__Prompt 1__. Retype every line of the entries with the camera lens and pose data, leaving the pictures out of your answer.
*** Opening Document text ***
# My first "wildlife" picture.. a baby turtle



## kellylindseyphotography

My model found this baby turtle during our shoot.  We were leaving the shore of a lake and on the way up the hill, she saw this tiny little thing moving, it looked like a rock or a piece of coal with a tail .  Strangely, (or maybe no so strangely, I have no idea) it was nearly all black and had a long tail.  I know nothing of wildlife or turtles but thought it was pretty cool. CC welcome!
All shot wide open at 1.8 with my 50mm
1.





2.





3.  and then we went back down to the lake and set him free


----------



## Phranquey

I may be mistaken, but that looks like a baby alligator snapping turtle. I have never seen one that small. 

I don't know if I would have held it like that, though. Looking at the size compared to the hand, it could have taken a nice little chunk out of that thumb.

Very cute, but here's what they turn into:

http://www.dausettrails.com/snapturtle.jpg


----------



## kellylindseyphotography

We tried to see if it would snap by first putting a stick in front of its face.   It never snapped so we "ass"umed it would be OK   Luckily we were right lol!


----------



## Phranquey

> We tried to see if it would snap by first putting a stick in front of its face. It never snapped so we "ass"umed it would be OK


 
:lmao:

That's because they like meat, not sticks......


----------



## kellylindseyphotography

Phranquey said:


> I may be mistaken, but that looks like a baby alligator snapping turtle. I have never seen one that small.
> 
> I don't know if I would have held it like that, though. Looking at the size compared to the hand, it could have taken a nice little chunk out of that thumb.
*** Closing Document text ***
__Prompt 2__. In the forum thread about the baby turtle, list the username heading each post, in order from first to last.
*** Opening Provided data ***
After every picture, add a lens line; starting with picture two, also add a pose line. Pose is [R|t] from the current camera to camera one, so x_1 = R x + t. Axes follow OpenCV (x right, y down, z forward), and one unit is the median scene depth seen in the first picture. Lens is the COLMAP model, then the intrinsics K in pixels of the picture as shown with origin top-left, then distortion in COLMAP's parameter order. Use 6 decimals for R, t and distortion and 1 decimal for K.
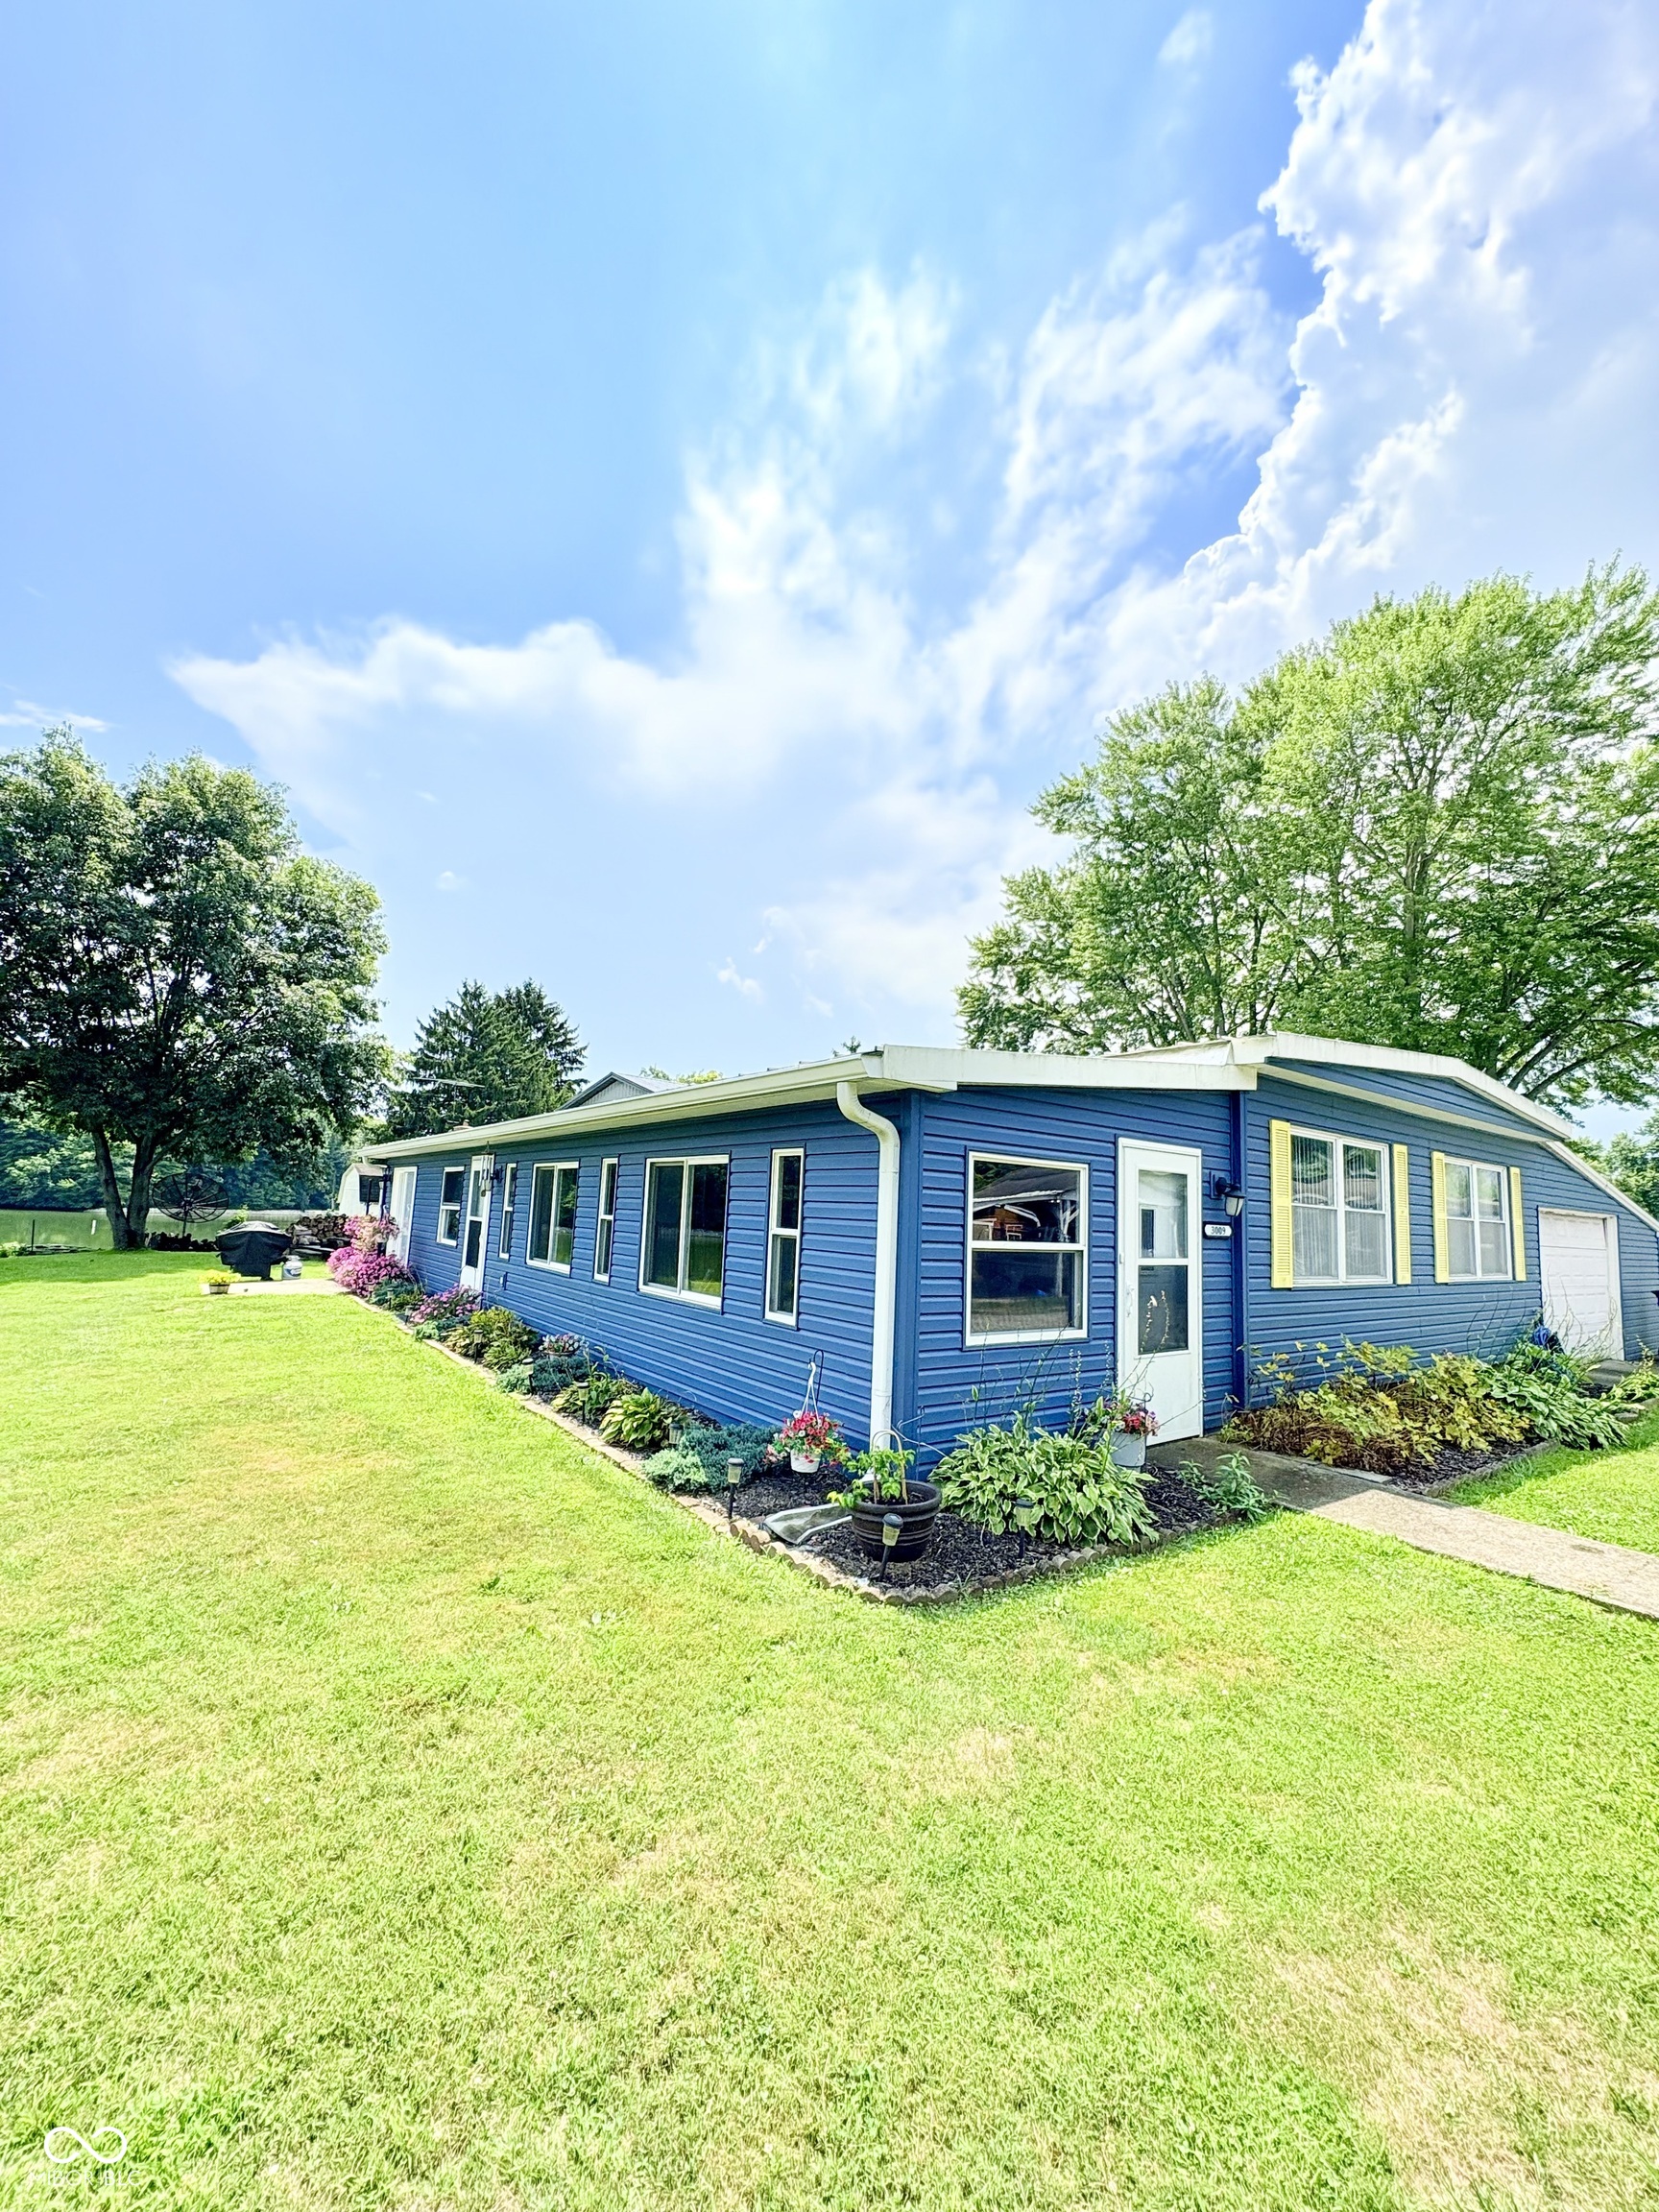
lens RADIAL K [[879.4, 0, 829.5], [0, 879.4, 1106.0], [0, 0, 1]] dist [-0.000698, 0.000533]
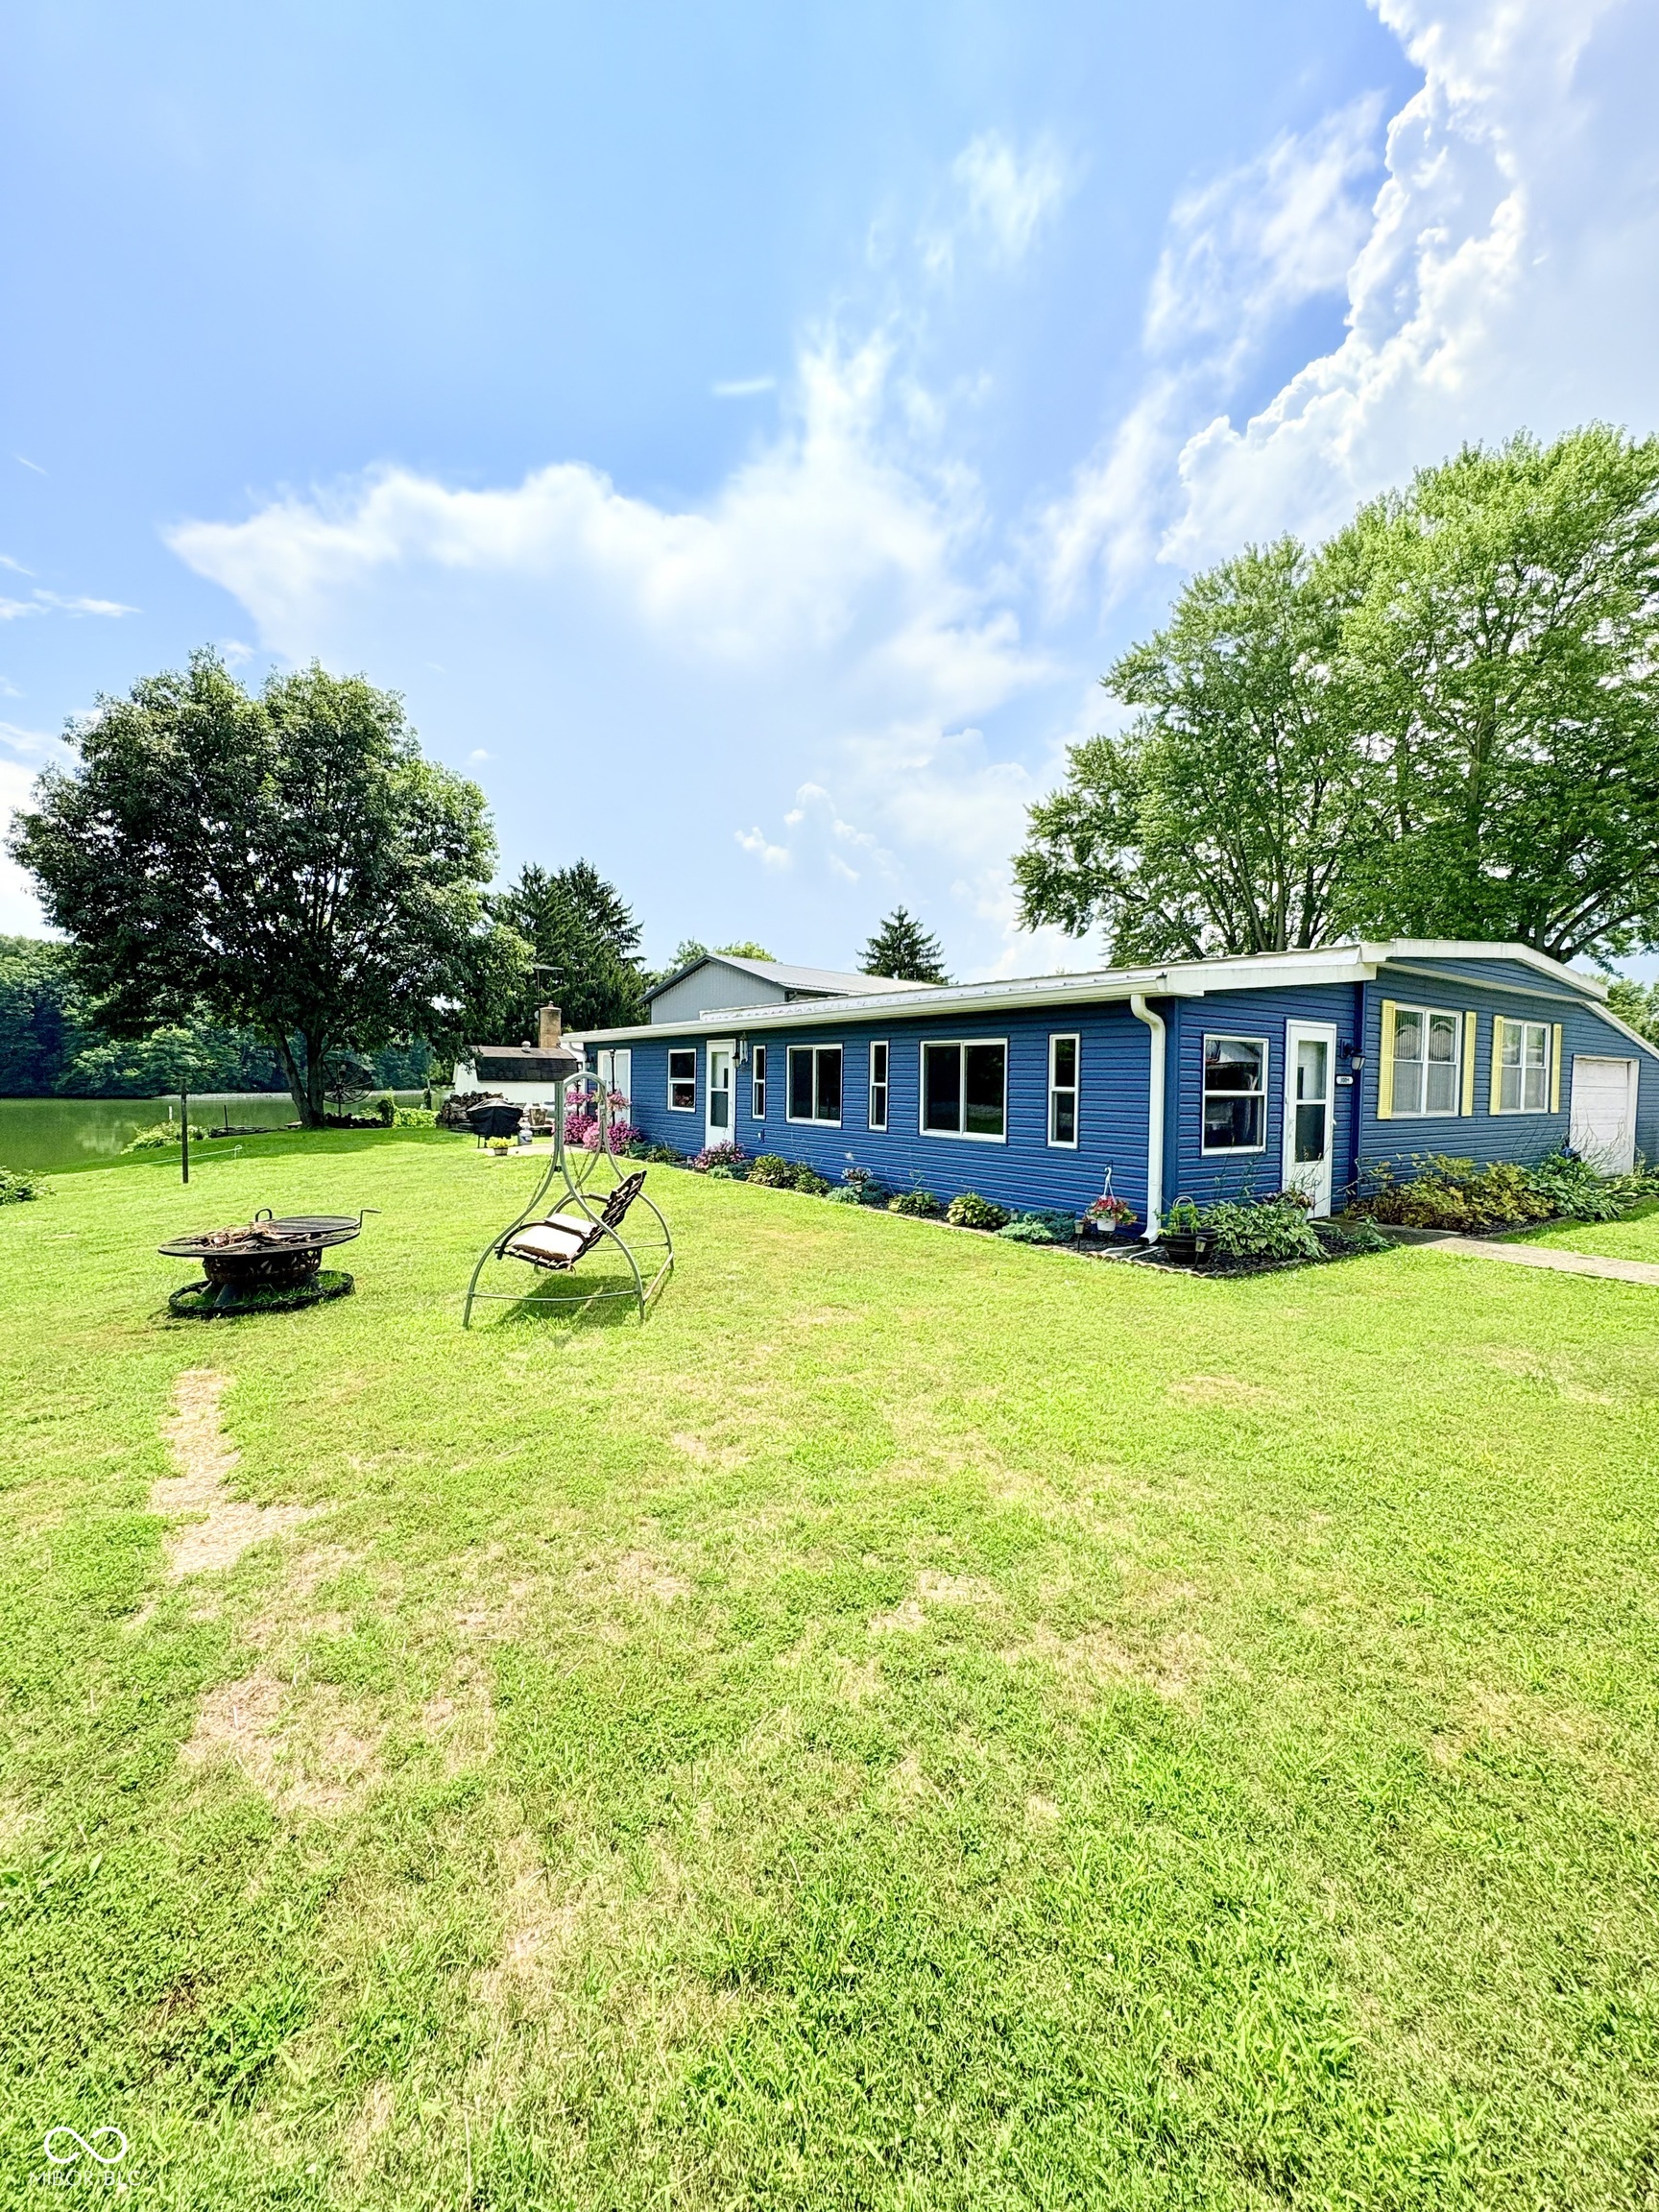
lens RADIAL K [[879.4, 0, 829.5], [0, 879.4, 1106.0], [0, 0, 1]] dist [-0.000698, 0.000533]
pose [[0.999210, -0.029180, -0.026993, -0.085169], [0.032923, 0.988046, 0.150601, -0.014257], [0.022276, -0.151371, 0.988226, -0.104737]]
*** Closing Provided data ***
__Answer space 1__.
After every picture, add a lens line; starting with picture two, also add a pose line. Pose is [R|t] from the current camera to camera one, so x_1 = R x + t. Axes follow OpenCV (x right, y down, z forward), and one unit is the median scene depth seen in the first picture. Lens is the COLMAP model, then the intrinsics K in pixels of the picture as shown with origin top-left, then distortion in COLMAP's parameter order. Use 6 decimals for R, t and distortion and 1 decimal for K.
lens RADIAL K [[879.4, 0, 829.5], [0, 879.4, 1106.0], [0, 0, 1]] dist [-0.000698, 0.000533]
lens RADIAL K [[879.4, 0, 829.5], [0, 879.4, 1106.0], [0, 0, 1]] dist [-0.000698, 0.000533]
pose [[0.999210, -0.029180, -0.026993, -0.085169], [0.032923, 0.988046, 0.150601, -0.014257], [0.022276, -0.151371, 0.988226, -0.104737]]

__Answer space 2__.
1. kellylindseyphotography
2. Phranquey
3. kellylindseyphotography
4. Phranquey
5. kellylindseyphotography